Even so, I felt somehow abandoned. I was only with my mother. We didn’t have even an uncle who could advise us. It affected me, to see other children maybe kissing their fathers, hugging their fathers.

My mother advised, “Don’t look for problems, don’t fight. Don’t get pregnant because there is no one who is going to help you. So, study. Get your diploma so you can take charge of yourself.”

I got my diploma, and I got married. Really my husband has become my father, my uncle, a friend with whom I am sharing life. We have five children of our own. My husband is the one who saw the orphan children sitting beside the clinic and had pity on them. He asked me to talk with them.

But when the orphans came to live with us, they brought an imbalance to the family. Our children were not happy to live with them. They fought from time to time.

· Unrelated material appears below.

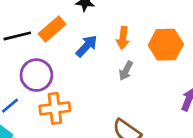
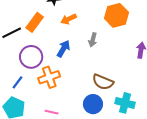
orange arrow: (123, 38) -> (69, 19), moved, turned 70
blue arrow: (87, 46) -> (63, 49), moved

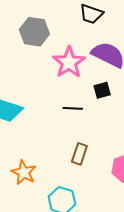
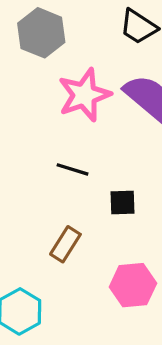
black square: (102, 90) -> (122, 202), moved

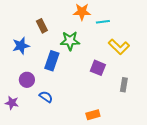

It’s thanks to training on trauma that I tried to bring peace among them. I understand they have lived through tragic events. They have lost their parents, their things, the mode of life. They have lost all that, but I couldn’t help them forget.

At an MCC conflict resolution training, we were taught a story of a farmer who feeds his pigeons seeds. All the pigeons eat at the same time, at the same place, without any discrimination. I tell my children, “It is the same with you. You are all my children. You all need food and should eat together, like those pigeons. You are asked to love one another. Don’t fight again.”

I love our adopted children. I’m always near them. I buy them the same clothes as my own children. It is in this way that I try to treat their emotional situation. I advise them that God remains the master of all who live on Earth. That they should go to church to follow the message of God since he is the solution to all problems. These days, they are living in peace.

My faith has been growing since my childhood. My position with God is good. Death comes suddenly. If I die today, I will go to see God. This is what is pushing me to do good things.

I no longer feel alone and abandoned. Now, when I have a problem, all the displaced people come near me. When I have laundry, they tell me, “Madam, you have to stop. Let us wash your clothes.” When they go to the fields, they say, “We have to start by farming the field of the mother. Then we will do ours.”